Thursday, July 26, 2007

Lay down the hunka hunka junka in the trunka, Torn Slatterns and Nugget Ranchers

How hot is it?
Man it has been hot. I’m sweating like Michael Vick at the Westminster Dog show.

Not good
Lindsay Lohan was reportedly extremely difficult and argumentative when she was arrested. Lindsay was so difficult, in addition to a DUI, she was charged with behaving like Rosie O’Donnell.

Feel good story
A tiny pet Chihuahua in Colorado got between a toddler and a rattlesnake and managed to fight off the rattler to save the little boy's life. The boy and the Chihuahua are fine. This is a truly touching story to everyone but Michael Vick. He had his money on the rattlesnake.

Yikes
There was a record turnout for David Beckham’s soccer debut in Los Angeles. Did you see how skinny Beckham’s wife., Victoria, is?
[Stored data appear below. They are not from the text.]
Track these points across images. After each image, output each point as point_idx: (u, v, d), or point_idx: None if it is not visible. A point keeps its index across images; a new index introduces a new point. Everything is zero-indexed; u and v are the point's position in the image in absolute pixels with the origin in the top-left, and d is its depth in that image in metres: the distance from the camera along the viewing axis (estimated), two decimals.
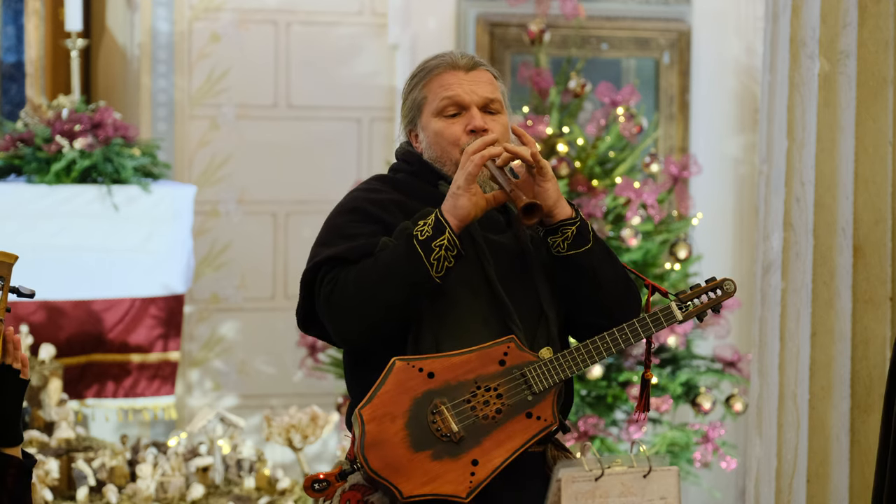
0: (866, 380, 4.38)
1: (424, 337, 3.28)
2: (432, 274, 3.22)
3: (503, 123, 3.40)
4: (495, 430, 3.23)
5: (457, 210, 3.24)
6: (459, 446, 3.21)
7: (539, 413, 3.26)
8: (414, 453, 3.20)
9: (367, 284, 3.23)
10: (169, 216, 6.22)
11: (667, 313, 3.33)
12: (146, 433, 6.65)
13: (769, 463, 4.58)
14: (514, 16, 6.92)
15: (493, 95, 3.39)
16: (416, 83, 3.43)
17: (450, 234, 3.22)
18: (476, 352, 3.24)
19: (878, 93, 4.36)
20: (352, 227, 3.34)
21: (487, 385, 3.24)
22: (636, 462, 3.78)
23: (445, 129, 3.37)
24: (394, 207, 3.35)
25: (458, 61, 3.39)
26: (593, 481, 3.71)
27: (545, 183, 3.29)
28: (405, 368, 3.22)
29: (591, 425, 5.87)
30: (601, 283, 3.36)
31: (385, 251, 3.26)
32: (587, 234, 3.33)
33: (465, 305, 3.30)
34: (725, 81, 7.22)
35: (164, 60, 6.94)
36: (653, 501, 3.75)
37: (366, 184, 3.48)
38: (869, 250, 4.37)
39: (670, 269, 6.23)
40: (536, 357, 3.27)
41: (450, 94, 3.37)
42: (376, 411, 3.20)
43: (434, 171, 3.41)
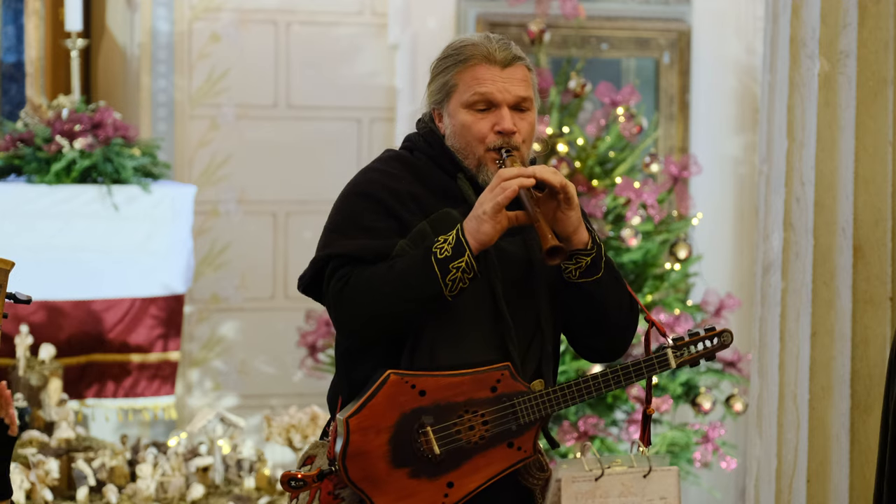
0: (866, 380, 4.38)
1: (422, 343, 3.28)
2: (445, 293, 3.21)
3: (531, 122, 3.36)
4: (476, 455, 3.24)
5: (479, 235, 3.20)
6: (438, 467, 3.22)
7: (520, 444, 3.27)
8: (393, 469, 3.22)
9: (380, 292, 3.22)
10: (169, 216, 6.22)
11: (661, 360, 3.33)
12: (146, 433, 6.65)
13: (769, 463, 4.58)
14: (514, 16, 6.92)
15: (525, 94, 3.34)
16: (450, 66, 3.35)
17: (469, 258, 3.20)
18: (470, 375, 3.24)
19: (878, 93, 4.36)
20: (368, 217, 3.30)
21: (476, 410, 3.23)
22: (636, 462, 3.78)
23: (473, 124, 3.32)
24: (412, 203, 3.31)
25: (495, 55, 3.31)
26: (593, 481, 3.70)
27: (569, 211, 3.26)
28: (398, 383, 3.21)
29: (591, 425, 5.87)
30: (604, 310, 3.35)
31: (401, 260, 3.24)
32: (600, 263, 3.31)
33: (467, 317, 3.29)
34: (725, 81, 7.22)
35: (164, 60, 6.94)
36: (653, 501, 3.75)
37: (384, 164, 3.41)
38: (869, 250, 4.37)
39: (670, 269, 6.23)
40: (528, 388, 3.26)
41: (482, 91, 3.31)
42: (364, 422, 3.21)
43: (454, 161, 3.36)
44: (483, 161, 3.33)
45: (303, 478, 3.25)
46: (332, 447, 3.26)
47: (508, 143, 3.32)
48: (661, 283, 6.21)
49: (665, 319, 5.99)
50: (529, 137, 3.37)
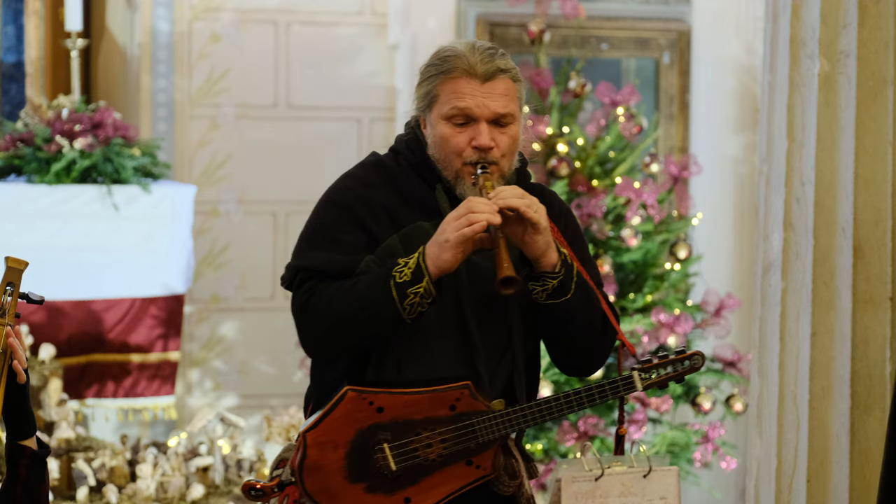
0: (866, 380, 4.37)
1: (388, 358, 3.28)
2: (403, 316, 3.21)
3: (512, 135, 3.33)
4: (434, 472, 3.24)
5: (439, 262, 3.19)
6: (395, 483, 3.23)
7: (479, 462, 3.26)
8: (349, 484, 3.23)
9: (338, 311, 3.23)
10: (169, 216, 6.22)
11: (627, 383, 3.31)
12: (146, 433, 6.65)
13: (769, 463, 4.58)
14: (514, 16, 6.92)
15: (505, 110, 3.31)
16: (433, 76, 3.33)
17: (427, 284, 3.20)
18: (428, 393, 3.23)
19: (878, 93, 4.36)
20: (339, 229, 3.31)
21: (434, 428, 3.23)
22: (636, 462, 3.77)
23: (451, 138, 3.31)
24: (384, 216, 3.31)
25: (476, 68, 3.28)
26: (593, 481, 3.70)
27: (535, 235, 3.24)
28: (356, 399, 3.22)
29: (591, 425, 5.87)
30: (574, 330, 3.34)
31: (362, 280, 3.24)
32: (569, 284, 3.28)
33: (435, 331, 3.29)
34: (725, 81, 7.22)
35: (164, 60, 6.94)
36: (653, 501, 3.75)
37: (364, 170, 3.42)
38: (869, 250, 4.37)
39: (670, 269, 6.23)
40: (487, 408, 3.25)
41: (461, 106, 3.29)
42: (320, 437, 3.22)
43: (434, 171, 3.36)
44: (460, 174, 3.32)
45: (262, 488, 3.27)
46: (295, 457, 3.27)
47: (485, 158, 3.30)
48: (661, 283, 6.21)
49: (665, 319, 5.99)
50: (510, 150, 3.34)
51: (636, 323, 5.99)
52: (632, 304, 6.14)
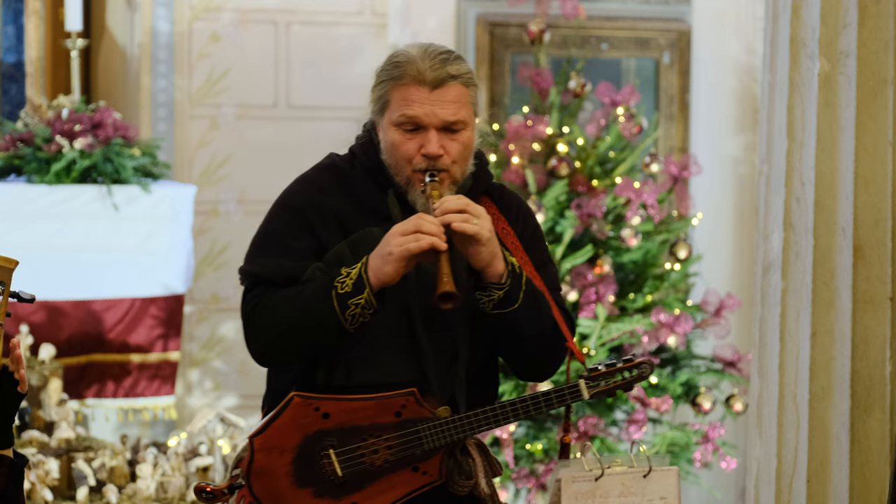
0: (866, 380, 4.37)
1: (338, 363, 3.29)
2: (345, 326, 3.22)
3: (463, 141, 3.31)
4: (380, 478, 3.25)
5: (381, 274, 3.19)
6: (342, 489, 3.24)
7: (426, 468, 3.27)
8: (297, 489, 3.24)
9: (282, 319, 3.25)
10: (169, 216, 6.22)
11: (573, 391, 3.29)
12: (146, 433, 6.65)
13: (769, 463, 4.58)
14: (514, 16, 6.92)
15: (454, 117, 3.29)
16: (385, 81, 3.33)
17: (368, 295, 3.20)
18: (375, 400, 3.24)
19: (878, 93, 4.36)
20: (288, 234, 3.32)
21: (380, 434, 3.24)
22: (636, 462, 3.77)
23: (401, 145, 3.30)
24: (334, 223, 3.31)
25: (425, 75, 3.26)
26: (593, 481, 3.70)
27: (479, 247, 3.22)
28: (302, 405, 3.24)
29: (591, 425, 5.87)
30: (521, 339, 3.33)
31: (306, 289, 3.25)
32: (516, 295, 3.27)
33: (384, 337, 3.29)
34: (725, 81, 7.22)
35: (164, 60, 6.93)
36: (653, 501, 3.75)
37: (318, 172, 3.42)
38: (869, 250, 4.37)
39: (670, 269, 6.23)
40: (433, 414, 3.25)
41: (409, 114, 3.28)
42: (267, 442, 3.24)
43: (387, 175, 3.35)
44: (411, 181, 3.32)
45: (212, 490, 3.28)
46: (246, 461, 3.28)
47: (434, 165, 3.29)
48: (661, 283, 6.21)
49: (665, 319, 5.99)
50: (462, 157, 3.32)
51: (636, 323, 5.99)
52: (632, 304, 6.14)
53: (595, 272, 6.00)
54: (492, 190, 3.45)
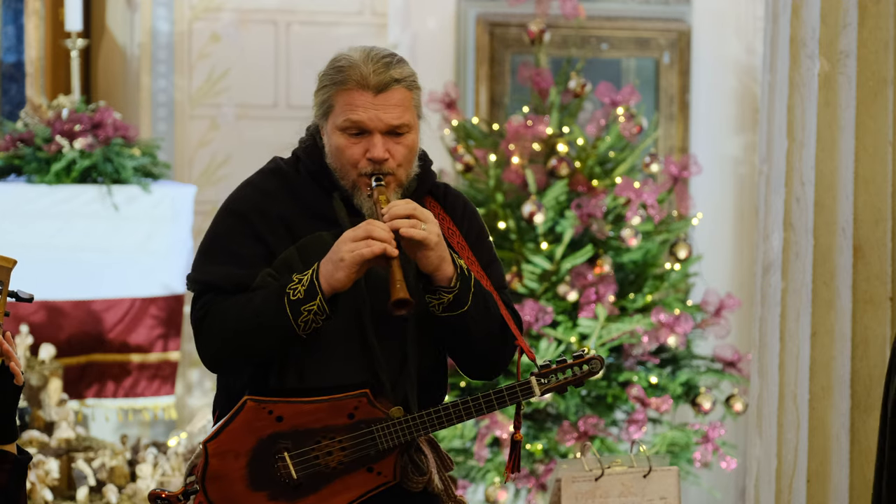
0: (866, 380, 4.38)
1: (290, 366, 3.29)
2: (298, 332, 3.22)
3: (408, 144, 3.33)
4: (335, 479, 3.25)
5: (332, 280, 3.20)
6: (297, 491, 3.25)
7: (380, 469, 3.28)
8: (252, 492, 3.25)
9: (234, 327, 3.25)
10: (169, 216, 6.22)
11: (525, 388, 3.30)
12: (146, 433, 6.65)
13: (769, 463, 4.58)
14: (514, 16, 6.92)
15: (398, 121, 3.30)
16: (328, 85, 3.34)
17: (321, 301, 3.21)
18: (327, 402, 3.25)
19: (878, 93, 4.36)
20: (235, 241, 3.31)
21: (333, 436, 3.25)
22: (636, 462, 3.78)
23: (346, 149, 3.30)
24: (281, 228, 3.31)
25: (368, 79, 3.28)
26: (593, 481, 3.70)
27: (427, 251, 3.23)
28: (255, 409, 3.24)
29: (591, 425, 5.87)
30: (472, 342, 3.34)
31: (257, 296, 3.25)
32: (465, 297, 3.28)
33: (336, 340, 3.30)
34: (725, 81, 7.22)
35: (164, 60, 6.93)
36: (653, 501, 3.75)
37: (263, 178, 3.41)
38: (869, 250, 4.37)
39: (670, 269, 6.23)
40: (386, 415, 3.26)
41: (354, 118, 3.28)
42: (221, 447, 3.25)
43: (332, 179, 3.35)
44: (357, 185, 3.33)
45: (167, 497, 3.28)
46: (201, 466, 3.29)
47: (380, 169, 3.30)
48: (661, 283, 6.21)
49: (665, 319, 5.99)
50: (407, 160, 3.33)
51: (636, 323, 5.99)
52: (632, 304, 6.14)
53: (595, 272, 6.00)
54: (436, 190, 3.46)
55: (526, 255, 6.07)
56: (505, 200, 6.18)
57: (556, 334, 5.95)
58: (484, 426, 5.84)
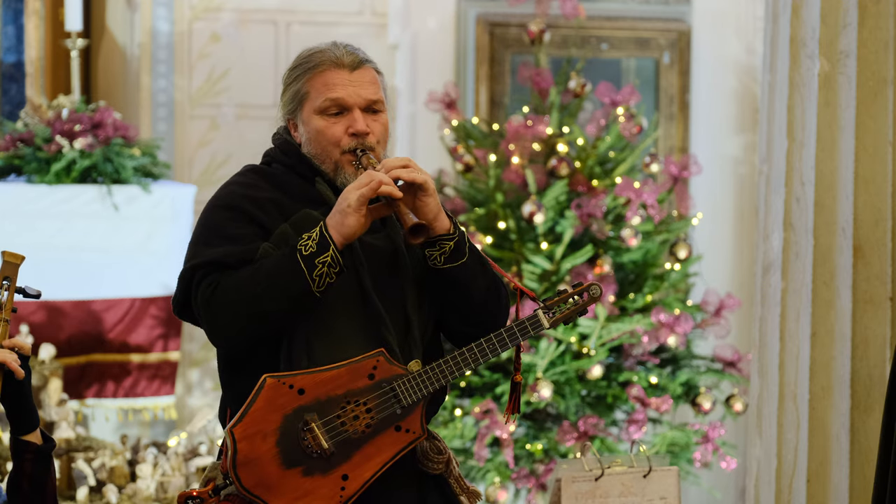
0: (866, 380, 4.38)
1: (297, 344, 3.30)
2: (313, 289, 3.24)
3: (384, 123, 3.41)
4: (365, 444, 3.26)
5: (343, 228, 3.25)
6: (330, 462, 3.25)
7: (408, 426, 3.29)
8: (285, 470, 3.24)
9: (248, 293, 3.25)
10: (169, 216, 6.22)
11: (534, 322, 3.34)
12: (146, 433, 6.65)
13: (769, 463, 4.58)
14: (514, 16, 6.92)
15: (376, 96, 3.39)
16: (299, 75, 3.43)
17: (333, 252, 3.24)
18: (345, 367, 3.26)
19: (878, 93, 4.37)
20: (231, 226, 3.35)
21: (357, 400, 3.26)
22: (636, 462, 3.78)
23: (327, 129, 3.38)
24: (272, 208, 3.36)
25: (342, 59, 3.38)
26: (593, 481, 3.71)
27: (426, 198, 3.30)
28: (275, 385, 3.24)
29: (591, 425, 5.87)
30: (472, 295, 3.38)
31: (267, 260, 3.28)
32: (464, 247, 3.35)
33: (339, 313, 3.32)
34: (725, 81, 7.22)
35: (164, 60, 6.94)
36: (653, 501, 3.75)
37: (242, 176, 3.47)
38: (869, 250, 4.37)
39: (670, 269, 6.23)
40: (405, 370, 3.29)
41: (333, 96, 3.37)
42: (248, 430, 3.24)
43: (312, 166, 3.41)
44: (340, 164, 3.39)
45: (198, 495, 3.28)
46: (224, 461, 3.28)
47: (363, 143, 3.37)
48: (661, 283, 6.21)
49: (665, 319, 5.99)
50: (384, 137, 3.42)
51: (636, 323, 5.99)
52: (632, 304, 6.14)
53: (595, 272, 6.00)
54: None
55: (526, 255, 6.07)
56: (505, 200, 6.18)
57: (556, 334, 5.96)
58: (484, 426, 5.84)
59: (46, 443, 3.19)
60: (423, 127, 6.88)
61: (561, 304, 3.37)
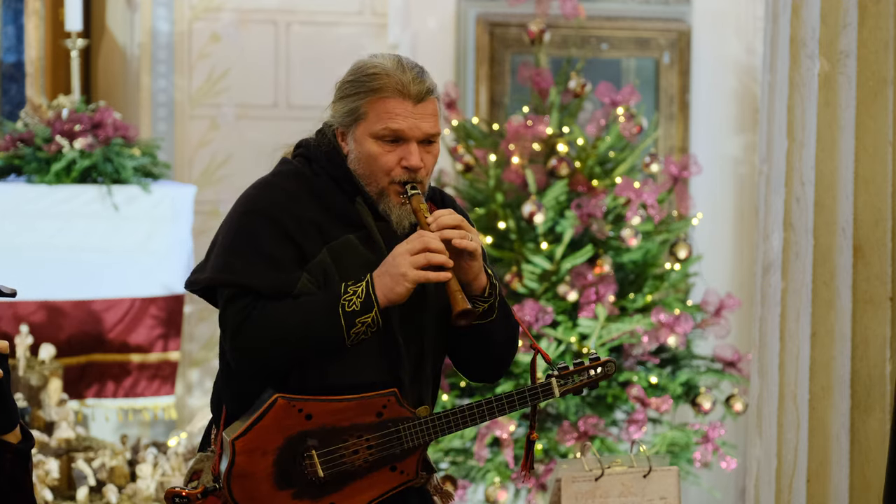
0: (866, 380, 4.38)
1: (311, 367, 3.30)
2: (346, 343, 3.25)
3: (436, 154, 3.37)
4: (359, 478, 3.28)
5: (392, 295, 3.23)
6: (322, 489, 3.27)
7: (403, 468, 3.31)
8: (277, 491, 3.25)
9: (281, 333, 3.24)
10: (169, 216, 6.22)
11: (546, 389, 3.37)
12: (146, 433, 6.65)
13: (769, 463, 4.58)
14: (514, 16, 6.92)
15: (434, 130, 3.33)
16: (360, 93, 3.33)
17: (376, 315, 3.24)
18: (356, 400, 3.27)
19: (878, 93, 4.37)
20: (268, 242, 3.29)
21: (361, 434, 3.27)
22: (636, 462, 3.78)
23: (381, 157, 3.31)
24: (313, 232, 3.30)
25: (408, 88, 3.29)
26: (593, 481, 3.71)
27: (472, 262, 3.29)
28: (286, 407, 3.25)
29: (591, 425, 5.87)
30: (492, 346, 3.41)
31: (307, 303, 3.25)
32: (496, 305, 3.35)
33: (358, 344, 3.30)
34: (725, 81, 7.22)
35: (164, 60, 6.94)
36: (653, 501, 3.75)
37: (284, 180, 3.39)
38: (869, 250, 4.37)
39: (670, 269, 6.23)
40: (413, 414, 3.30)
41: (394, 127, 3.29)
42: (249, 444, 3.24)
43: (355, 183, 3.35)
44: (386, 192, 3.34)
45: (187, 495, 3.28)
46: (217, 464, 3.29)
47: (415, 178, 3.32)
48: (661, 283, 6.21)
49: (665, 319, 5.99)
50: (432, 169, 3.38)
51: (636, 323, 5.99)
52: (632, 304, 6.14)
53: (595, 272, 6.00)
54: (434, 195, 3.50)
55: (526, 255, 6.07)
56: (505, 200, 6.18)
57: (556, 334, 5.96)
58: (484, 426, 5.84)
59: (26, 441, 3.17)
60: None
61: (575, 375, 3.40)
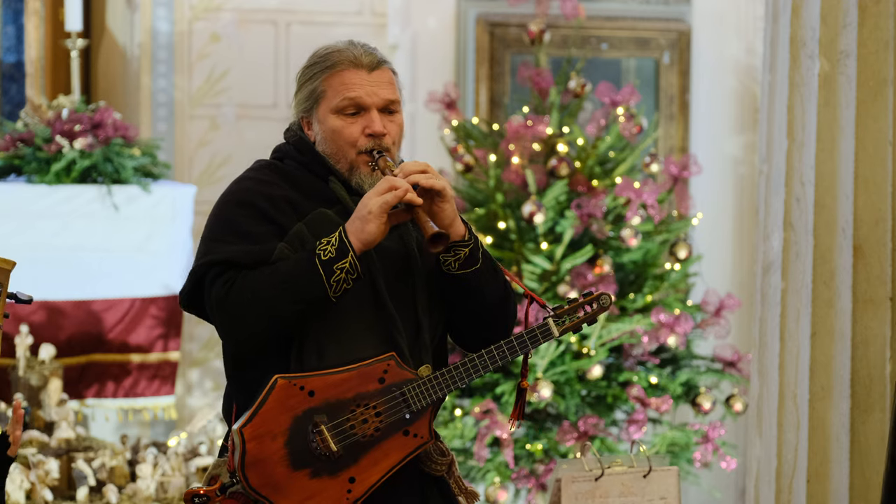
0: (866, 380, 4.38)
1: (308, 342, 3.31)
2: (330, 294, 3.25)
3: (399, 123, 3.44)
4: (373, 447, 3.27)
5: (363, 234, 3.26)
6: (337, 464, 3.26)
7: (416, 431, 3.30)
8: (293, 472, 3.25)
9: (263, 295, 3.25)
10: (169, 216, 6.22)
11: (544, 330, 3.36)
12: (146, 433, 6.65)
13: (769, 463, 4.58)
14: (514, 16, 6.92)
15: (393, 97, 3.42)
16: (316, 73, 3.41)
17: (352, 258, 3.25)
18: (356, 369, 3.27)
19: (878, 93, 4.37)
20: (245, 223, 3.34)
21: (367, 403, 3.27)
22: (636, 462, 3.78)
23: (344, 129, 3.38)
24: (287, 206, 3.35)
25: (361, 59, 3.38)
26: (593, 481, 3.71)
27: (443, 204, 3.31)
28: (286, 387, 3.25)
29: (591, 425, 5.87)
30: (484, 300, 3.40)
31: (284, 263, 3.28)
32: (478, 253, 3.37)
33: (351, 314, 3.32)
34: (725, 81, 7.22)
35: (164, 60, 6.94)
36: (653, 501, 3.75)
37: (256, 172, 3.48)
38: (869, 250, 4.38)
39: (670, 269, 6.23)
40: (416, 375, 3.30)
41: (352, 96, 3.37)
42: (257, 430, 3.24)
43: (326, 165, 3.41)
44: (355, 164, 3.39)
45: (206, 493, 3.28)
46: (231, 459, 3.28)
47: (379, 144, 3.39)
48: (661, 283, 6.21)
49: (665, 319, 5.99)
50: (399, 138, 3.45)
51: (636, 323, 5.99)
52: (632, 304, 6.14)
53: (595, 272, 6.00)
54: None
55: (526, 255, 6.07)
56: (505, 200, 6.18)
57: None
58: (484, 426, 5.84)
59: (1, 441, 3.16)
60: (423, 127, 6.88)
61: (571, 312, 3.39)
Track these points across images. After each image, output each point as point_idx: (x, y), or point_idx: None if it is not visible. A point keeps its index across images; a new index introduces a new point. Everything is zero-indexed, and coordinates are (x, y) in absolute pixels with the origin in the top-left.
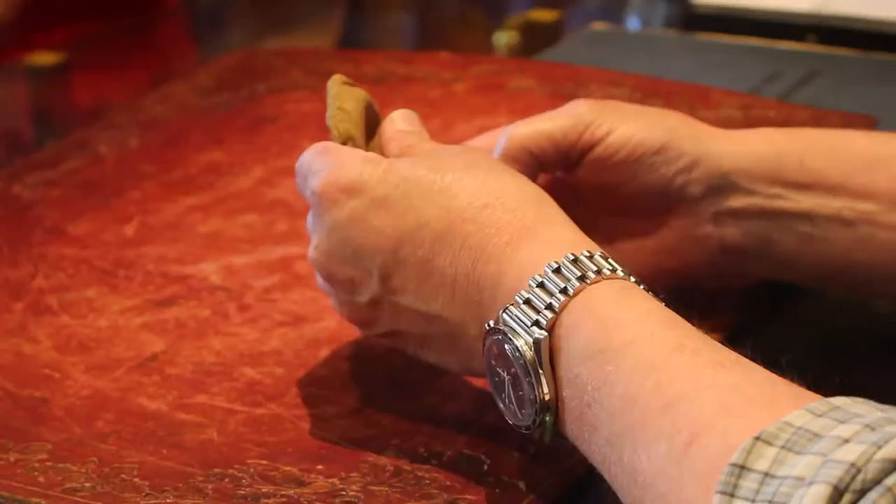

Man, forget Posh Spice, now she is “Would It Kill You To Eat a Sandwich?” Spice.

Ewwwwww
Yesterday in 776 AD was the first Olympic Games in Greece. Did you know they competed naked? It was great for everybody but the men’s high hurdles, that took an ugly turn.

Again, not good
The NFL’s Michael Vick is indicted for dog fighting, the NBA’s, Tim Donaghy is accused of fixing games he refereed and the leading team in the Tour De France was caught blood doping and Barry Bonds is under federal investigation for perjury. You know things are bad when the classiest act in pro sports is boxing’s Don King.

Imagine that?
Comic/Con is in San Diego. It is a huge convention for comic book lovers. It’s wild, the hookers get paid to play Dungeon and Dragons.

Again, again, not good
I’m not sure how serious the democratic debate with questions from YouTube was. Like that question for John Edwards: “When shampooing, is it rinse, lather and repeat or rinse, lather, rinse repeat?”

Ouch
A White House spokesperson said that, after undergoing his colonoscopy and polyp removal, President Bush rode his mountain bike. Ouch. That’s like getting a nose job and then boxing three rounds.

Maybe this guy really is dumb. Who thinks, “I just had a huge colonoscopy and five polyps removed. What should I do now? I know, I’ll go ride a bike.”